This work addresses the challenges of representation drift and catastrophic forgetting in exemplar-free class-incremental learning, where historical data cannot be stored. To this end, the authors propose BiCyc, a novel method that introduces, for the first time, a bidirectional projection alignment mechanism with stop-gradient gating and a cycle-consistency loss. These components jointly optimize the mapping between old and new feature spaces, enabling co-evolution of transfer and representation. Theoretical analysis demonstrates that this design contracts the singular spectrum in the whitened space and reduces perturbations in classification logit outputs. Empirical results show that BiCyc significantly lowers forgetting rates on standard EFCIL benchmarks and achieves superior performance under both from-scratch and pretrained fine-grained settings.
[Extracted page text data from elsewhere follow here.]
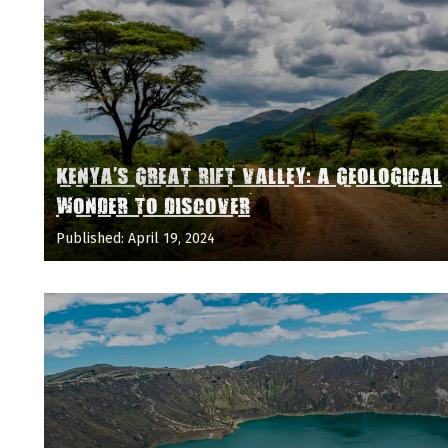
KENYA'S GREAT RIFT VALLEY: A GEOLOGICAL
WONDER TO DISCOVER
Published: April 19, 2024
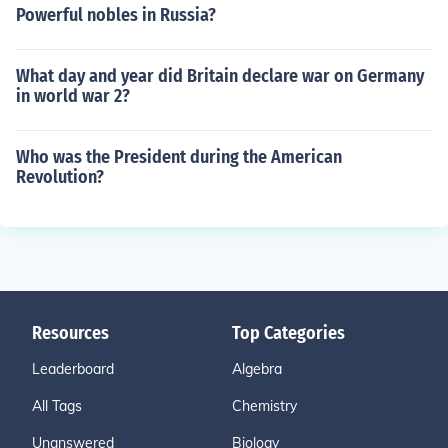
Powerful nobles in Russia?
What day and year did Britain declare war on Germany
in world war 2?
Who was the President during the American
Revolution?
Resources
Top Categories
Leaderboard
Algebra
All Tags
Chemistry
Unanswered
Biology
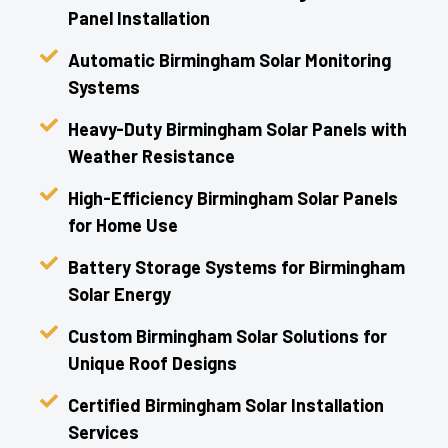
Panel Installation
Automatic Birmingham Solar Monitoring
Systems
Heavy-Duty Birmingham Solar Panels with
Weather Resistance
High-Efficiency Birmingham Solar Panels
for Home Use
Battery Storage Systems for Birmingham
Solar Energy
Custom Birmingham Solar Solutions for
Unique Roof Designs
Certified Birmingham Solar Installation
Services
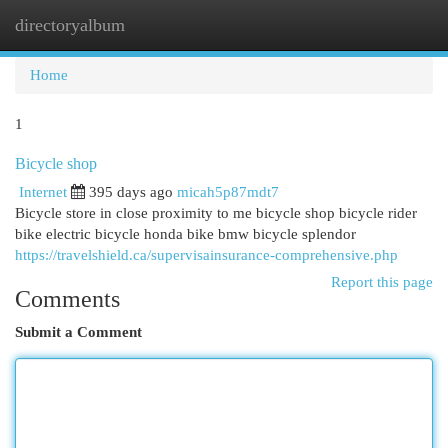
directoryalbum
Togg
navi
Home
1
Bicycle shop
Internet
395 days ago
micah5p87mdt7
Bicycle store in close proximity to me bicycle shop bicycle rider
bike electric bicycle honda bike bmw bicycle splendor
https://travelshield.ca/supervisainsurance-comprehensive.php
Report this page
Comments
Submit a Comment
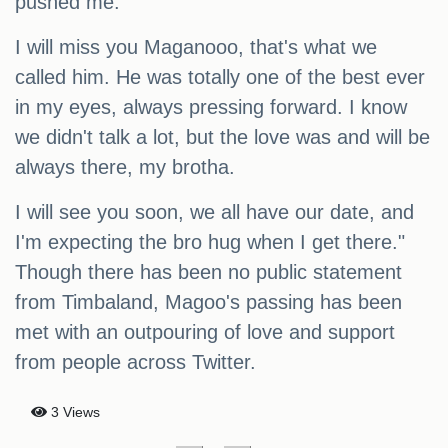
pushed me.
I will miss you Maganooo, that's what we
called him. He was totally one of the best ever
in my eyes, always pressing forward. I know
we didn't talk a lot, but the love was and will be
always there, my brotha.
I will see you soon, we all have our date, and
I'm expecting the bro hug when I get there."
Though there has been no public statement
from Timbaland, Magoo's passing has been
met with an outpouring of love and support
from people across Twitter.
3 Views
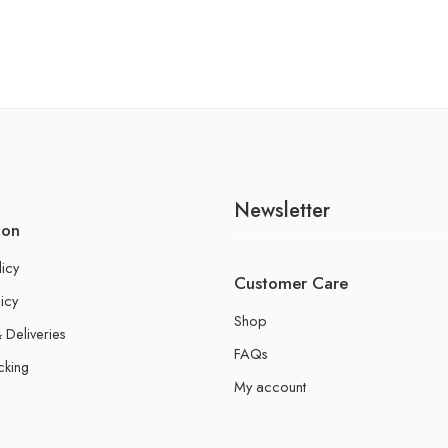
Newsletter
ion
licy
Customer Care
icy
Shop
 Deliveries
FAQs
cking
My account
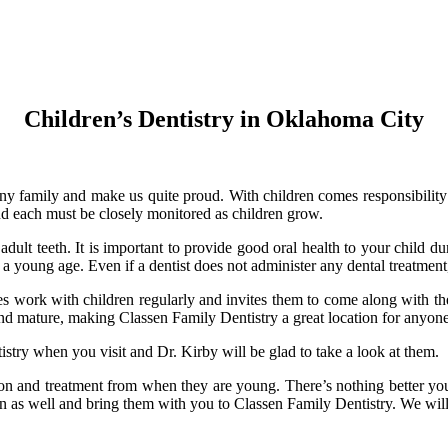
Children’s Dentistry in Oklahoma City
f any family and make us quite proud. With children comes responsibility
and each must be closely monitored as children grow.
adult teeth. It is important to provide good oral health to your child dur
a young age. Even if a dentist does not administer any dental treatment
does work with children regularly and invites them to come along with th
 and mature, making Classen Family Dentistry a great location for anyon
try when you visit and Dr. Kirby will be glad to take a look at them.
on and treatment from when they are young. There’s nothing better you
en as well and bring them with you to Classen Family Dentistry. We will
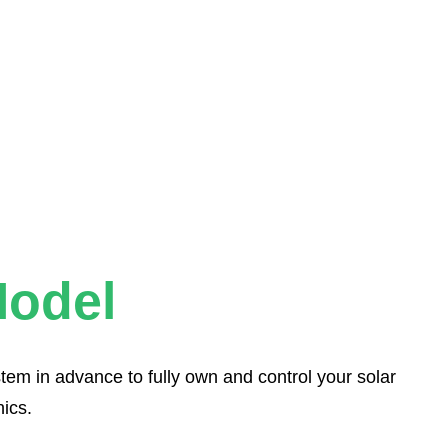
odel
tem in advance to fully own and control your solar
ics.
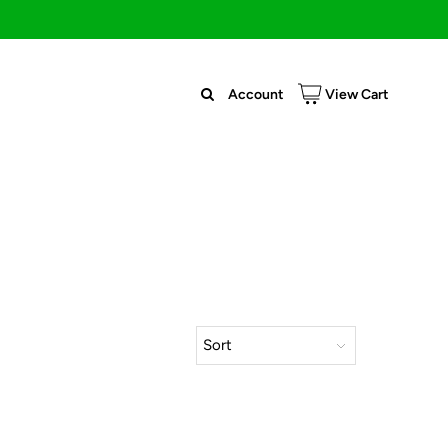
Account
View Cart
Sort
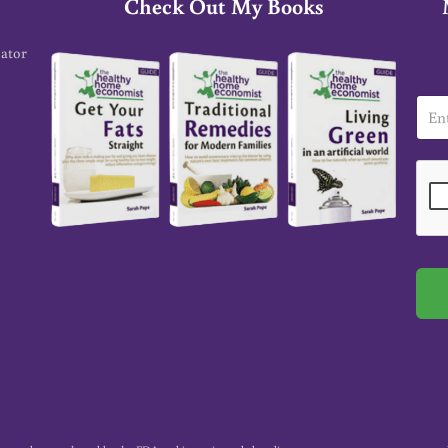
Check Out My Books
cator
E
m
a
i
l
*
Continual learning (CL) seeks models that acquire new skills without erasing prior knowledge. In exemplar-free class-incremental learning (EFCIL), this challenge is amplified because past data cannot be stored, making representation drift for old classes particularly harmful. Prototype-based EFCIL is attractive for its efficiency, yet prototypes drift as the embedding space evolves; therefore, projection-based drift compensation has become a popular remedy. We show, however, that existing one-directional projections introduce systematic bias: they either retroactively distort the current feature geometry or align past classes only locally, leaving cycle inconsistencies that accumulate across tasks. We introduce BiCyc, a bidirectional projector alignment approach with a cycle-consistency objective. BiCyc jointly optimizes two maps, old-to-new and new-to-old, with stop-gradient gating so that transport and representation co-evolve. Analytically, we show that the cycle loss contracts the singular spectrum toward unity in whitened space, and that improved transport of class means and covariances yields smaller perturbations of classification log-odds, preserving old-class decisions and mitigating catastrophic forgetting. Empirically, across standard EFCIL benchmarks, BiCyc substantially reduces forgetting and improves accuracy in from-scratch settings, while remaining competitive in the pretrained fine-grained regime.